━━━━━ Task data ━━━━━

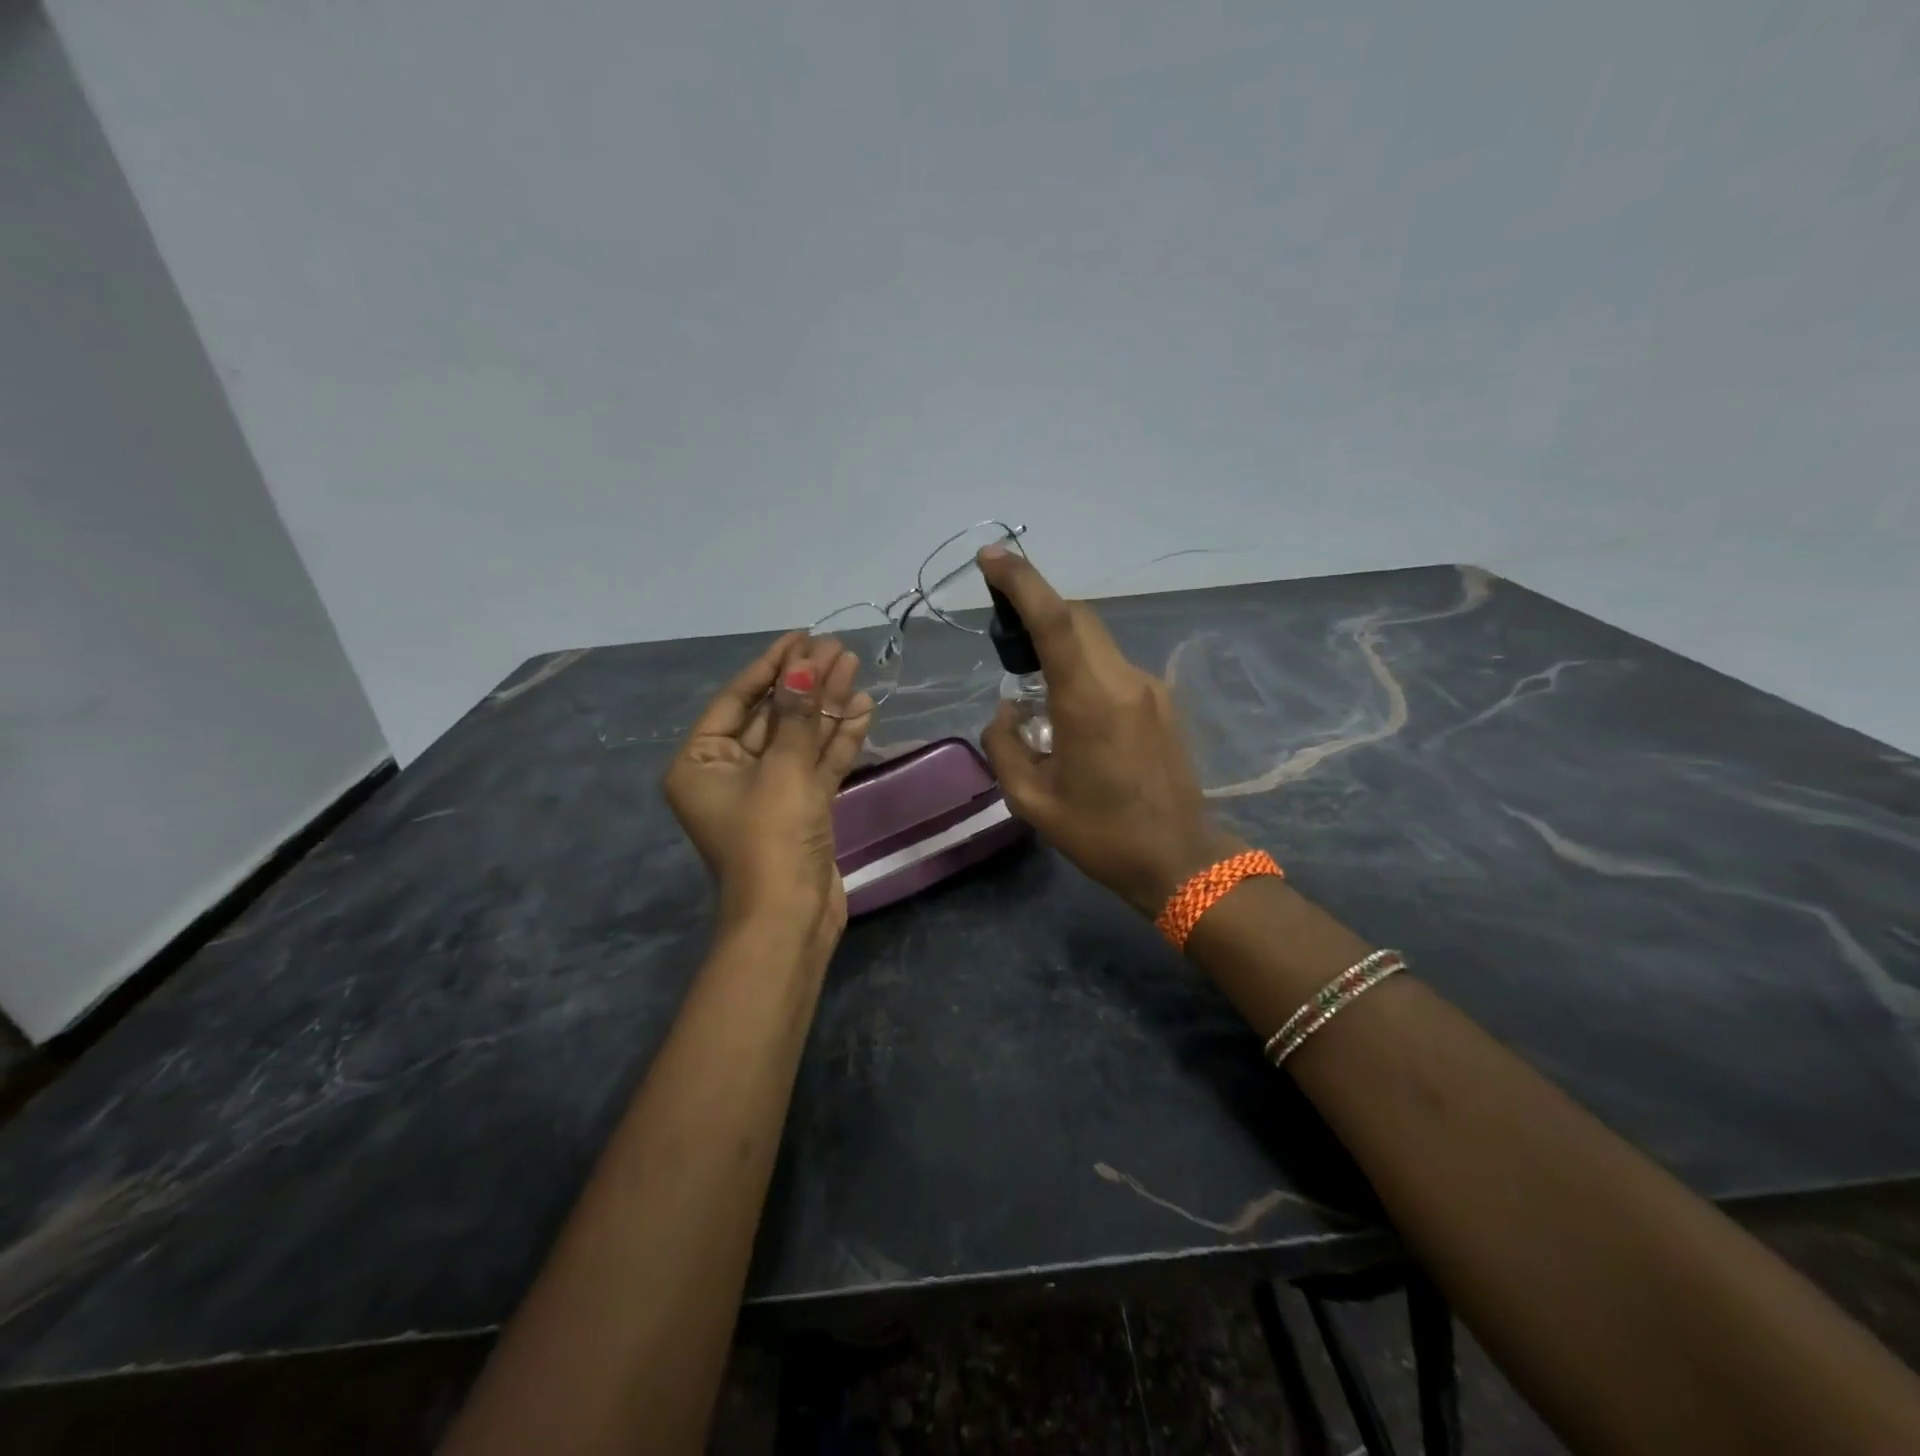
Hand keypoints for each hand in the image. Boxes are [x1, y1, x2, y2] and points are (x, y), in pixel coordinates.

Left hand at [662, 633, 871, 946]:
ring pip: (800, 738)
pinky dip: (838, 739)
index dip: (771, 666)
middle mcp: (730, 773)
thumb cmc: (770, 838)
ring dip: (827, 706)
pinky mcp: (801, 808)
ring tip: (855, 667)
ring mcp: (769, 792)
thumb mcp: (783, 770)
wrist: (790, 918)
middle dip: (806, 683)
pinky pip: (818, 764)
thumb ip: (797, 716)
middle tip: (837, 648)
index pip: (737, 700)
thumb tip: (806, 666)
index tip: (801, 637)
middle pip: (773, 716)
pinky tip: (863, 707)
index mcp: (702, 762)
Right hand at [976, 548, 1242, 916]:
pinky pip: (1113, 667)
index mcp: (1088, 702)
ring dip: (1061, 642)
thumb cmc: (1102, 835)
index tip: (991, 557)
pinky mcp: (1163, 701)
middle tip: (1004, 634)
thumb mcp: (1032, 801)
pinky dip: (1084, 668)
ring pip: (1097, 641)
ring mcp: (1149, 688)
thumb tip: (1005, 711)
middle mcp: (1123, 681)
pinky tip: (1073, 713)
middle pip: (1078, 618)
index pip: (1055, 620)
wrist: (1181, 860)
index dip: (1022, 581)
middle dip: (1037, 607)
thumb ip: (1005, 746)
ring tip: (1035, 683)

━━━━━

The records, exactly as written but without images, should be returned.

Solved exercise =>
Hand keypoints for each hand in the image. Boxes are [x1, y1, x2, y2] and points are (x, y), in pixel coordinates.

Left hand at [662, 633, 871, 946]:
ring pip: (800, 738)
pinky dip: (838, 739)
index dip: (771, 666)
middle mcp: (730, 773)
thumb cmc: (770, 838)
ring dip: (827, 706)
pinky mcp: (801, 808)
ring tip: (855, 667)
ring mcp: (769, 792)
thumb mcp: (783, 770)
wrist: (790, 918)
middle dip: (806, 683)
pinky pip: (818, 764)
thumb ip: (797, 716)
middle tip: (837, 648)
index pip: (737, 700)
thumb tip: (806, 666)
index tip: (801, 637)
middle pip: (773, 716)
pinky tip: (863, 707)
index mcp: (702, 762)
Right hand at [976, 548, 1242, 916]:
pinky pip: (1113, 667)
index mcp: (1088, 702)
ring dip: (1061, 642)
thumb cmc: (1102, 835)
index tip: (991, 557)
pinky mcp: (1163, 701)
middle tip: (1004, 634)
thumb mcp: (1032, 801)
pinky dip: (1084, 668)
ring pip: (1097, 641)
ring mcp: (1149, 688)
thumb tip: (1005, 711)
middle mcp: (1123, 681)
pinky tip: (1073, 713)
middle pip: (1078, 618)
index pip: (1055, 620)
wrist: (1181, 860)
index dip: (1022, 581)
middle dip: (1037, 607)
thumb ip: (1005, 746)
ring tip: (1035, 683)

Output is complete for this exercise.